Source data
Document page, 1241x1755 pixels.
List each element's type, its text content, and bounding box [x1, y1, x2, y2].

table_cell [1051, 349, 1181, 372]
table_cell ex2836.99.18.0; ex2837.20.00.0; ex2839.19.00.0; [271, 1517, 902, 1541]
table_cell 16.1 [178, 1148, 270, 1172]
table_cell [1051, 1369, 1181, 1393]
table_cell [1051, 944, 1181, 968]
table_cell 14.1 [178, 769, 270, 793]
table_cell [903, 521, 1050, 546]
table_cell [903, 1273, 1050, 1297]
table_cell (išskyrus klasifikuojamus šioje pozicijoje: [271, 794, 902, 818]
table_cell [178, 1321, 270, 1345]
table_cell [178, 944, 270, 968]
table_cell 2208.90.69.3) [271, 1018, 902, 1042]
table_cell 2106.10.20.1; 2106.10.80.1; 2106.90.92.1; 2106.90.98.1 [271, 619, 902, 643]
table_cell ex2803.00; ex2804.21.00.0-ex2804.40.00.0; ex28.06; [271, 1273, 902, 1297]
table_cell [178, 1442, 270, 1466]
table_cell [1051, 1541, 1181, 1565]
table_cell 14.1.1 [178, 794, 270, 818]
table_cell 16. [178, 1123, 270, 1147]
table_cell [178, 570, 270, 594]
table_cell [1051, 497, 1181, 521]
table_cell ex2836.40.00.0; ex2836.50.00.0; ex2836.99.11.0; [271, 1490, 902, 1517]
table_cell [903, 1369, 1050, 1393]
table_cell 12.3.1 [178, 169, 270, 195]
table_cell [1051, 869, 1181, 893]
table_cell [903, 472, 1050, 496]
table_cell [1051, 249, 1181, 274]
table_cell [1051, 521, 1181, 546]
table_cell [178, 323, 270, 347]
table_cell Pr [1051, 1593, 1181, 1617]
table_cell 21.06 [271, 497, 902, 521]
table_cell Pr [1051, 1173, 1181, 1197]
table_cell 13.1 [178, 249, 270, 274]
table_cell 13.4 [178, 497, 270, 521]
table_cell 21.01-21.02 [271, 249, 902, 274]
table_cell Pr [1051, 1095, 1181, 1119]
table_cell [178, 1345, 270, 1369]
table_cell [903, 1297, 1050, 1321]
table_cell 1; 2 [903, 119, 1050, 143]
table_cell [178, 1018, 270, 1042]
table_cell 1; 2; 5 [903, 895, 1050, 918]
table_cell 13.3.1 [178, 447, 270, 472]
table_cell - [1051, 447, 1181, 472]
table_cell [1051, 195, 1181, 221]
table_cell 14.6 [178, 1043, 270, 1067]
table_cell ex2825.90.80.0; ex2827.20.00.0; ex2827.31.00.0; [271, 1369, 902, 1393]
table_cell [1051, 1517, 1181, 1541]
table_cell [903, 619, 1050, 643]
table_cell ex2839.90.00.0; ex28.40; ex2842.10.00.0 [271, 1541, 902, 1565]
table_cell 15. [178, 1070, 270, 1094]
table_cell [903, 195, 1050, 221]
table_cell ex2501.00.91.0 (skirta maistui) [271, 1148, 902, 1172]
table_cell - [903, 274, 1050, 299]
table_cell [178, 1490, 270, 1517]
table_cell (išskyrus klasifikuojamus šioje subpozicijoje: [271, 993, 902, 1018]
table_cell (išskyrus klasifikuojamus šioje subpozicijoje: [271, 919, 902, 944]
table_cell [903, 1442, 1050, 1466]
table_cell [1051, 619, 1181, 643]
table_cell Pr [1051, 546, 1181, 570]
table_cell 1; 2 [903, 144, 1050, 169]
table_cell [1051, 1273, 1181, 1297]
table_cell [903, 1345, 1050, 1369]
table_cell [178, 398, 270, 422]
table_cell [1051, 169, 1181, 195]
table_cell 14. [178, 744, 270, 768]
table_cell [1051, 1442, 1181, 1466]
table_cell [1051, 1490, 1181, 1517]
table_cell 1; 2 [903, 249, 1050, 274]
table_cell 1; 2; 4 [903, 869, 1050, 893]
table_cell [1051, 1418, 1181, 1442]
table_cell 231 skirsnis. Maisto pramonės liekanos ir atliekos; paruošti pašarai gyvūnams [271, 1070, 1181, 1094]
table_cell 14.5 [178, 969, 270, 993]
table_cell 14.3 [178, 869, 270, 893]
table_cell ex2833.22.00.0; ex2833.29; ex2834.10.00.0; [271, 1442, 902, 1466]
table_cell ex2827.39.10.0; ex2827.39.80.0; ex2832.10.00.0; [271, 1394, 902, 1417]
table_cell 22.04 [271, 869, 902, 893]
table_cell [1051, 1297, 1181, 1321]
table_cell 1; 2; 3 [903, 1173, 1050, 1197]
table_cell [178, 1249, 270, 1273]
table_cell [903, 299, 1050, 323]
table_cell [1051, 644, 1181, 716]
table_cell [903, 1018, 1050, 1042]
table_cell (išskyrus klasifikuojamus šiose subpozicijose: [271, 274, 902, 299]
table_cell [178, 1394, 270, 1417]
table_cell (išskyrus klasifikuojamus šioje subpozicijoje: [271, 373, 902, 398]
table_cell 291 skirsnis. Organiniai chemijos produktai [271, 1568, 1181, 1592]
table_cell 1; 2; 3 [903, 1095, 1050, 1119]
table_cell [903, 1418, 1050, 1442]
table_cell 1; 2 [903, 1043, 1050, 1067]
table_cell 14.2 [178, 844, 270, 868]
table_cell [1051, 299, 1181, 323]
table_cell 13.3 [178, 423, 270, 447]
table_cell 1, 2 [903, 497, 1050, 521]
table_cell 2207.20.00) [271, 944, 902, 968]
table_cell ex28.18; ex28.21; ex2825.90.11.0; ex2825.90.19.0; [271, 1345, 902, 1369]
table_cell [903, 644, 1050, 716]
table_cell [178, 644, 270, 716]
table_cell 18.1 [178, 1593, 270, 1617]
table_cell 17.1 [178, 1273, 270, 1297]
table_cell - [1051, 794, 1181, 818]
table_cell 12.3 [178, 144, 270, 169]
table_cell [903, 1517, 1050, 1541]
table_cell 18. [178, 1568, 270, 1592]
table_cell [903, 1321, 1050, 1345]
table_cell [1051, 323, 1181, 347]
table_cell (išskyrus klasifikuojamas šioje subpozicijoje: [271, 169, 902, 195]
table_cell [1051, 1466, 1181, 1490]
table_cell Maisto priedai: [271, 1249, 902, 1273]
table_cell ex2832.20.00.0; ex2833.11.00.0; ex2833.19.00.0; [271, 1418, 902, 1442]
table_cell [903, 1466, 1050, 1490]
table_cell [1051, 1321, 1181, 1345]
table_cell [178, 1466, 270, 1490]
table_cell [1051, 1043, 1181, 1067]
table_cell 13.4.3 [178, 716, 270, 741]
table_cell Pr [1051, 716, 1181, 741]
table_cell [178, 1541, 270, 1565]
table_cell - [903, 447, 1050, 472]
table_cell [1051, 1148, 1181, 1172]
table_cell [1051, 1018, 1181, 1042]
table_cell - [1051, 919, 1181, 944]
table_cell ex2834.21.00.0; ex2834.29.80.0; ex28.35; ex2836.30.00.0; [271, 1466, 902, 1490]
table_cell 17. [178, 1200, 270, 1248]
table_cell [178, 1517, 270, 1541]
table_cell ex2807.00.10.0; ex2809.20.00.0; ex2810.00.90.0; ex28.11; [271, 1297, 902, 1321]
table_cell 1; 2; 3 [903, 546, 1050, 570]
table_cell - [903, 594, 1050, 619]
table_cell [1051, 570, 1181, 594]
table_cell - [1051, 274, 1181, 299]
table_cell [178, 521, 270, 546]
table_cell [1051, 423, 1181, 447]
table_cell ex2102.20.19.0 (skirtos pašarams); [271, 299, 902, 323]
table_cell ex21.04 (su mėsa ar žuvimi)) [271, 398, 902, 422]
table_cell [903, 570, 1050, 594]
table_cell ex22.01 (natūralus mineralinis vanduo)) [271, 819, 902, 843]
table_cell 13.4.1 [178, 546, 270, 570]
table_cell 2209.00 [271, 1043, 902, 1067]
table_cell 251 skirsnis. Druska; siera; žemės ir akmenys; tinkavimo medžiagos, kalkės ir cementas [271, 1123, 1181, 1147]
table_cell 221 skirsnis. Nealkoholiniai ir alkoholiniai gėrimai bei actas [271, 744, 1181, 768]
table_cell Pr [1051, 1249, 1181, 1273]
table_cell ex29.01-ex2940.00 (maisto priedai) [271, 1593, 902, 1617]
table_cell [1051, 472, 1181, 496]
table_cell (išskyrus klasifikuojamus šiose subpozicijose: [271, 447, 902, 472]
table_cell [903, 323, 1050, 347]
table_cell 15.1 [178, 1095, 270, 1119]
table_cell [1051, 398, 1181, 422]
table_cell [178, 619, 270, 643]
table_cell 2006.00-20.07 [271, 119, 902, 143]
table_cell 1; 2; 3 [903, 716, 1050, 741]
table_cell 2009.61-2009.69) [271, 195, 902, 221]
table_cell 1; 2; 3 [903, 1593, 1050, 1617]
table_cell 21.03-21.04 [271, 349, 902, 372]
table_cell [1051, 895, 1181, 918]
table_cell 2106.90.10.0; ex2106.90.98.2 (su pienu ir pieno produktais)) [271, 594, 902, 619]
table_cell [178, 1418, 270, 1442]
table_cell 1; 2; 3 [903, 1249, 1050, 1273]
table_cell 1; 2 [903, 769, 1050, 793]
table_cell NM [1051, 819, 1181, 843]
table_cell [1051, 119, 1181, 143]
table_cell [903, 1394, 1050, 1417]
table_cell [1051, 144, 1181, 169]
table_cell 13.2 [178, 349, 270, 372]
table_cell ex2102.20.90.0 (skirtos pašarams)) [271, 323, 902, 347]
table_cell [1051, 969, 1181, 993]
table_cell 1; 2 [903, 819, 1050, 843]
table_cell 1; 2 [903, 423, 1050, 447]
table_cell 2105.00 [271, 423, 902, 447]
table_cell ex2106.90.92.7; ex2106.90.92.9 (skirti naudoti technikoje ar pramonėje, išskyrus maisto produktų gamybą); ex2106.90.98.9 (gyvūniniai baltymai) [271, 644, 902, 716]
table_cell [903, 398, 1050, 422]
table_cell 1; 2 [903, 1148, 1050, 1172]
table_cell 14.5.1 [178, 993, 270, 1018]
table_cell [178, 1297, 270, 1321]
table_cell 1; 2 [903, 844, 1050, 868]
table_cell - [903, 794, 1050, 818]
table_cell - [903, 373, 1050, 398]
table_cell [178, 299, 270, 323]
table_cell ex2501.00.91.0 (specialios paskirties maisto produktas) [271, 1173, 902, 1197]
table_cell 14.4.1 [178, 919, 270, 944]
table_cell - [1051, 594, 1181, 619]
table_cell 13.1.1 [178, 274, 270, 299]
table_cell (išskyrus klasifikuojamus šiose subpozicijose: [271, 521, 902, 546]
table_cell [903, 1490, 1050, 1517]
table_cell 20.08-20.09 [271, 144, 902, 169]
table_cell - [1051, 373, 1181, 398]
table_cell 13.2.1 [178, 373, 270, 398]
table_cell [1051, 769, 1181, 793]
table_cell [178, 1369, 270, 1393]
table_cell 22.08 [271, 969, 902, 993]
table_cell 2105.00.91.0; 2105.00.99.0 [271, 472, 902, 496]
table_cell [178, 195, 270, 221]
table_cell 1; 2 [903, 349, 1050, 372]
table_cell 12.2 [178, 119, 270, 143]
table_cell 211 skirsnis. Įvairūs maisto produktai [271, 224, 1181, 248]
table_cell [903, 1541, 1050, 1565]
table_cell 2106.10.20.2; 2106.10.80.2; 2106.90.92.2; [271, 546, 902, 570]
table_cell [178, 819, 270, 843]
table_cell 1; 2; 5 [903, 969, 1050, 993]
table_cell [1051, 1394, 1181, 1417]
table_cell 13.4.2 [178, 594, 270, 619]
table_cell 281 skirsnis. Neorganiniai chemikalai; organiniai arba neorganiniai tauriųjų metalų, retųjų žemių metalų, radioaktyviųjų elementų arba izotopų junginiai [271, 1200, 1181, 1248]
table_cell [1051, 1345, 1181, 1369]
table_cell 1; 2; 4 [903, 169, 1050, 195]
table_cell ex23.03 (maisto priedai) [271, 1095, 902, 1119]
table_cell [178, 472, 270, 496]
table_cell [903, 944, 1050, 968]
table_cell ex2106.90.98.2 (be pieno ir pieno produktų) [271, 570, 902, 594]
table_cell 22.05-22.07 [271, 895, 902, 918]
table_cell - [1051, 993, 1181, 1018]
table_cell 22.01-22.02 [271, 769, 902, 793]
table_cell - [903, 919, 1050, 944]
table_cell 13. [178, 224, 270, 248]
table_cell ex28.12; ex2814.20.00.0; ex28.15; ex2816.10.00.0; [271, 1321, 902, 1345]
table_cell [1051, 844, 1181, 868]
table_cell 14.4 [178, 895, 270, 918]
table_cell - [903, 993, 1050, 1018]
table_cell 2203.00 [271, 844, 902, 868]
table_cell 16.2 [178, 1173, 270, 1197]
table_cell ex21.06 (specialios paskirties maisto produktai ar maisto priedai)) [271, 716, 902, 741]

**Exercise brief**
Copy out everything from the start of the listing down through the line containing "List each element's", word for word.

**Response to the exercise**
Document page, 1241x1755 pixels.
List each element's type, its text content, and bounding box [x1, y1, x2, y2].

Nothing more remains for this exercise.